__WHAT THE TASK REQUIRES__
Apart from the pictures, every entry must be retyped exactly.

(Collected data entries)
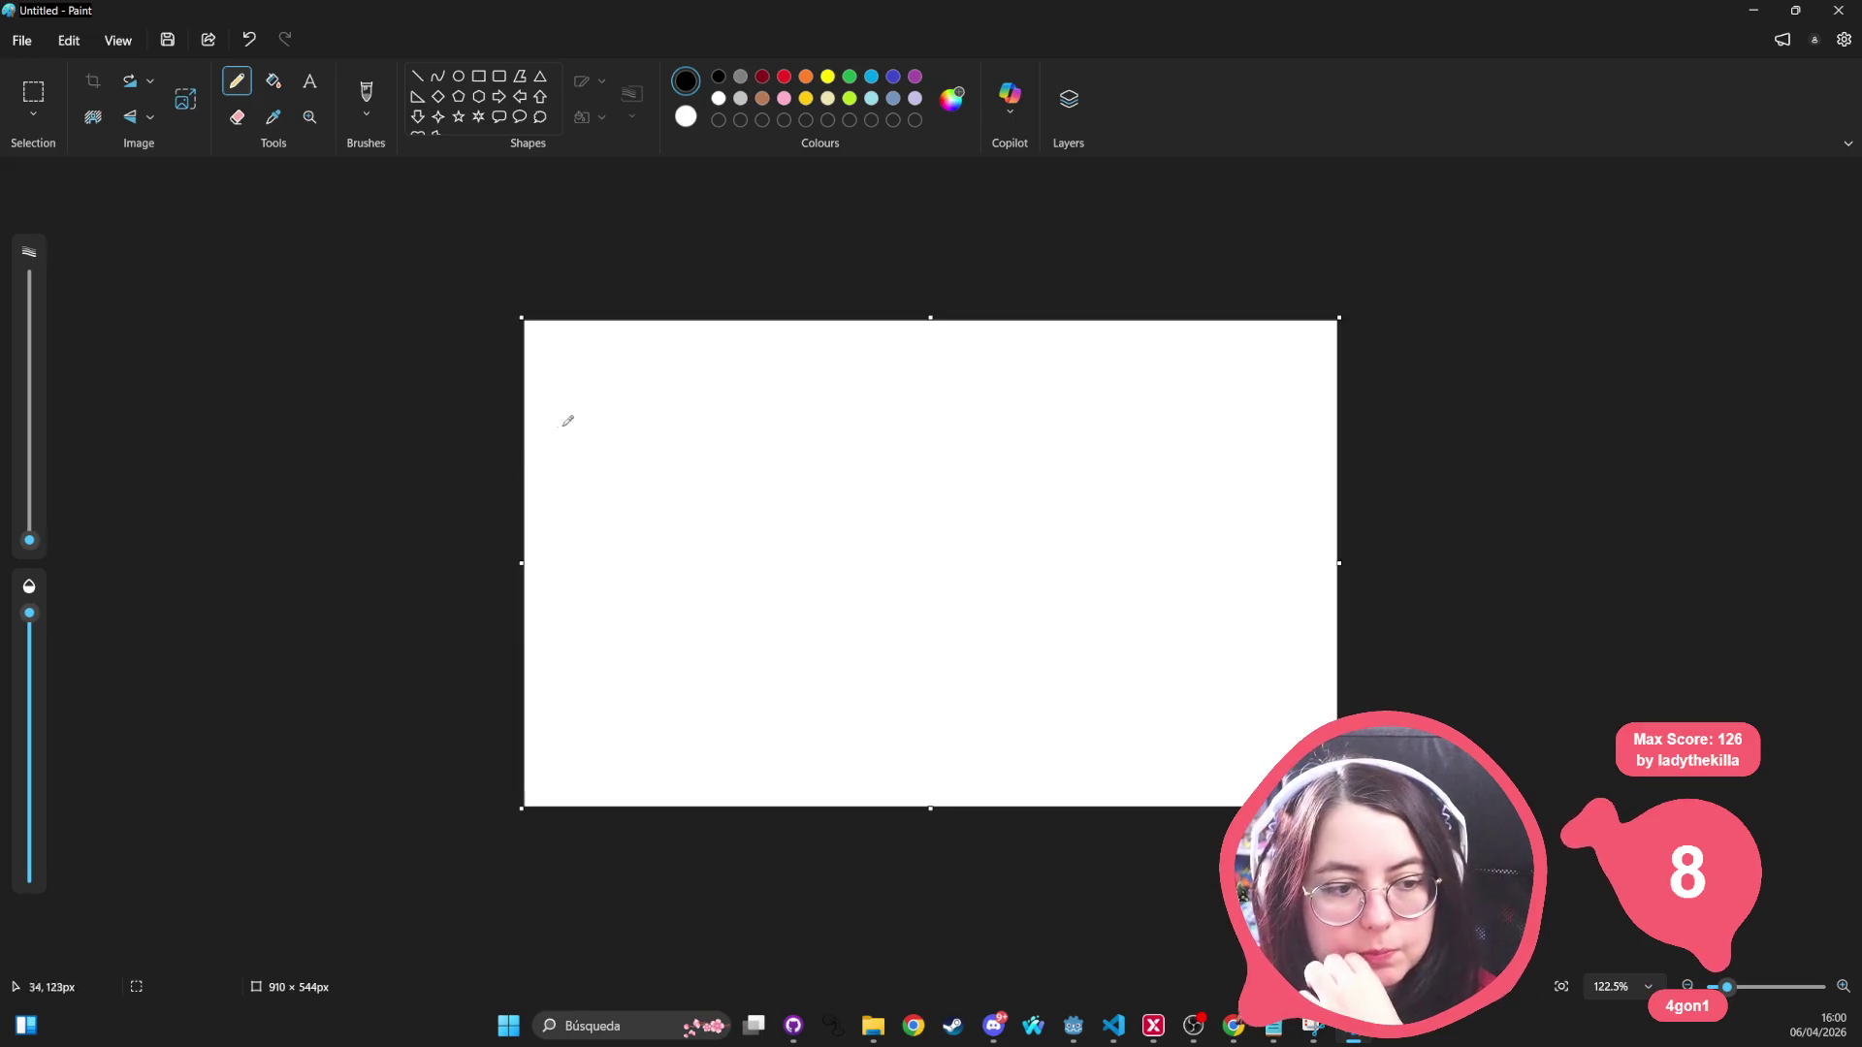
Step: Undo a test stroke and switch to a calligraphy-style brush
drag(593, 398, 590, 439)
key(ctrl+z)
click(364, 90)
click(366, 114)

__ANSWER__
Step: Undo a test stroke and switch to a calligraphy-style brush
drag(593, 398, 590, 439)
key(ctrl+z)
click(364, 90)
click(366, 114)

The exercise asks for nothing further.